ACTION ITEM:
Taking the line with "Fig. 9 Coronal" as the first and the line with "Figure 10. Chart" as the last, set down the lines below exactly, pictures excluded.

(INPUT FOR THIS TASK)

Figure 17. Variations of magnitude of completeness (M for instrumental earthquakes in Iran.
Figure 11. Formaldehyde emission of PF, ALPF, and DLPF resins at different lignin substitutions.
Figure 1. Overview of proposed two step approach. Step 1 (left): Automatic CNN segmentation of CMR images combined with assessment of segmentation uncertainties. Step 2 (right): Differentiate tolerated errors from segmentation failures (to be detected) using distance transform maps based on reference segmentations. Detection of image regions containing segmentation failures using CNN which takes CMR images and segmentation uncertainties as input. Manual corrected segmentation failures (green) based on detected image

(End INPUT FOR THIS TASK)
(INPUT FOR THIS TASK)

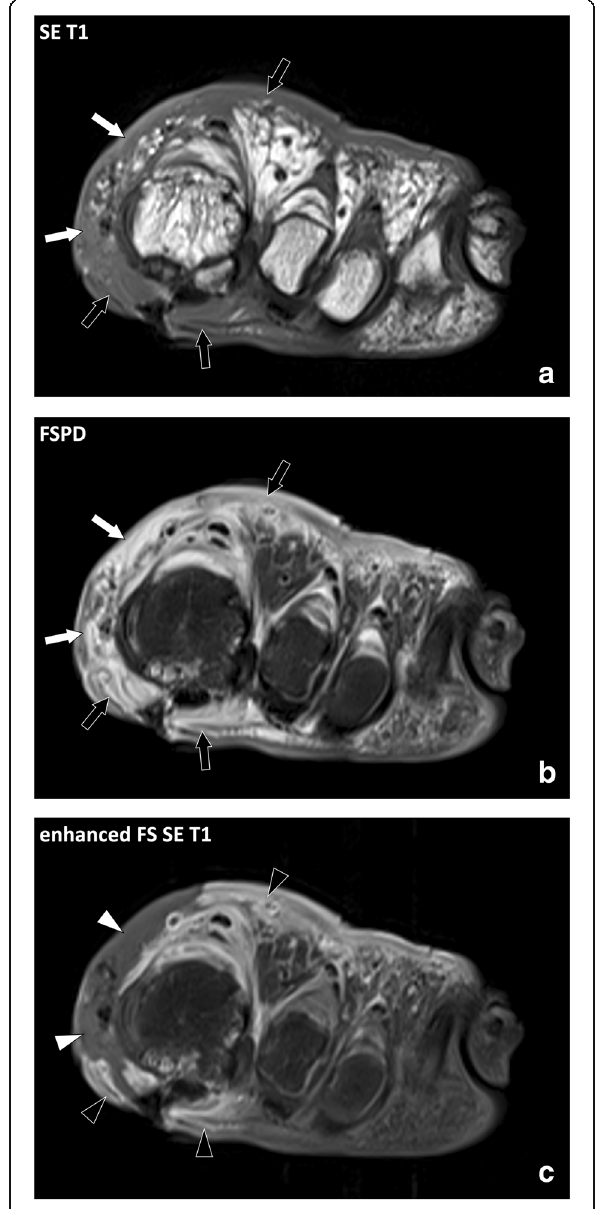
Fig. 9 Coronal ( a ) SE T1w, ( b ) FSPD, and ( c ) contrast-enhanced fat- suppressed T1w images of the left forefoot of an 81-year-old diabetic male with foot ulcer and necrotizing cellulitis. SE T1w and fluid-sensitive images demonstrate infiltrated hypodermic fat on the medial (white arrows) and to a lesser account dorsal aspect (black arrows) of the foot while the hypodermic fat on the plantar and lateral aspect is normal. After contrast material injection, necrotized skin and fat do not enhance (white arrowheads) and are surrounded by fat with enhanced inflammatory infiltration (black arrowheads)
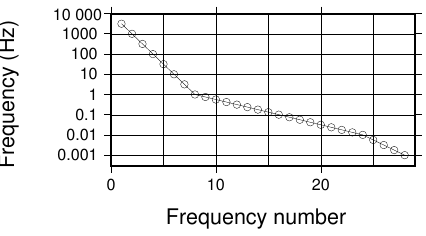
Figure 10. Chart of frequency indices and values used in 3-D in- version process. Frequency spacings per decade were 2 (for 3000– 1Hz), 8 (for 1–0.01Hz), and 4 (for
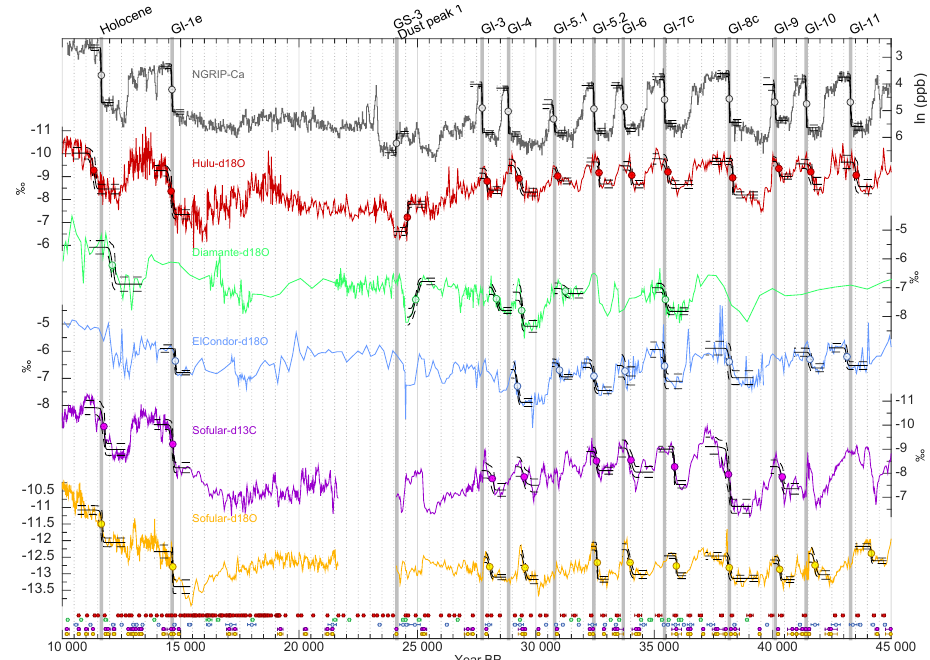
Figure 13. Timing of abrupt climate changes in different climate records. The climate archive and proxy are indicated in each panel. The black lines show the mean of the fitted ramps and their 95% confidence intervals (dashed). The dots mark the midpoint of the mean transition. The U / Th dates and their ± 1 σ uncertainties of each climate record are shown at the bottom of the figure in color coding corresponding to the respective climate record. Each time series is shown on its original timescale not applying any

(End INPUT FOR THIS TASK)
(INPUT FOR THIS TASK)

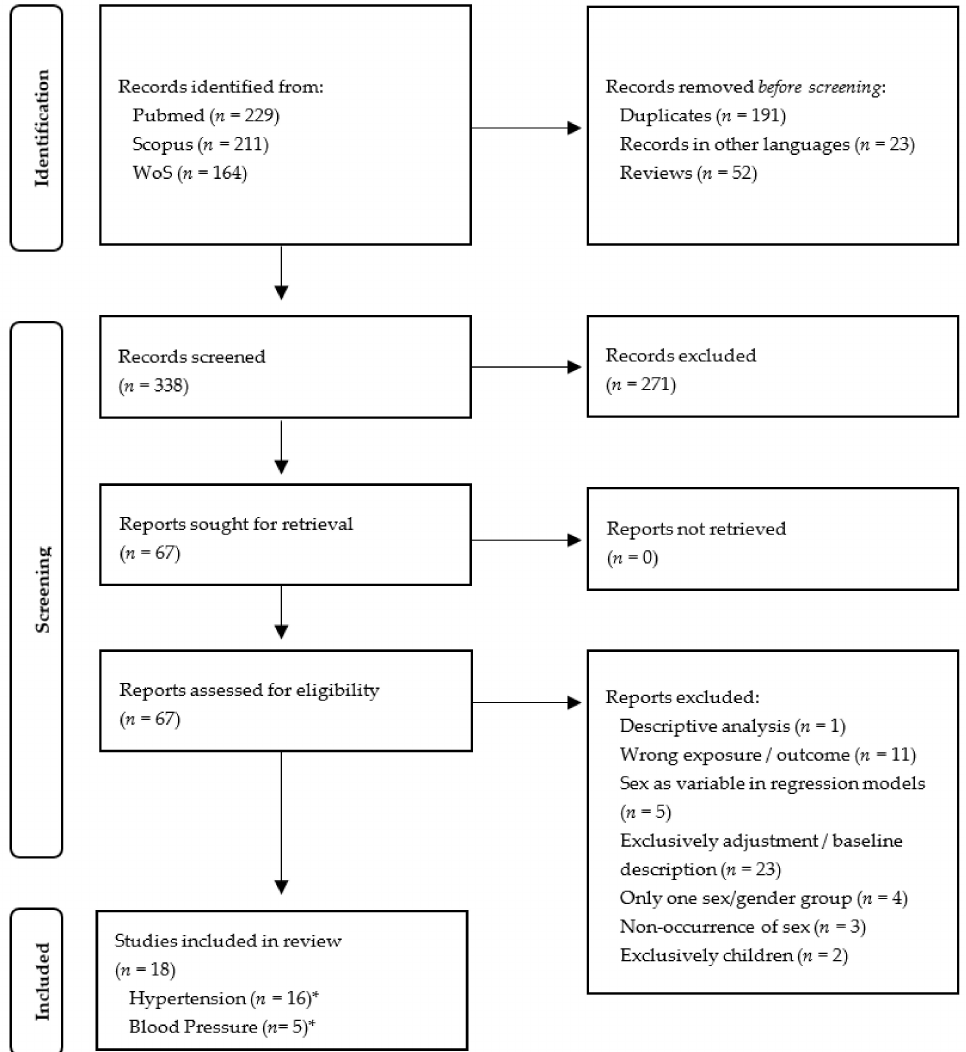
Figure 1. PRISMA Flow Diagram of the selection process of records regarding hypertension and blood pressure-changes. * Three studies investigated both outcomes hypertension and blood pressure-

(End INPUT FOR THIS TASK)

WRITTEN RESPONSE:
Fig. 9 Coronal ( a ) SE T1w, ( b ) FSPD, and ( c ) contrast-enhanced fat- suppressed T1w images of the left forefoot of an 81-year-old diabetic male with foot ulcer and necrotizing cellulitis. SE T1w and fluid-sensitive images demonstrate infiltrated hypodermic fat on the medial (white arrows) and to a lesser account dorsal aspect (black arrows) of the foot while the hypodermic fat on the plantar and lateral aspect is normal. After contrast material injection, necrotized skin and fat do not enhance (white arrowheads) and are surrounded by fat with enhanced inflammatory infiltration (black arrowheads)
Figure 10. Chart of frequency indices and values used in 3-D in- version process. Frequency spacings per decade were 2 (for 3000– 1Hz), 8 (for 1–0.01Hz), and 4 (for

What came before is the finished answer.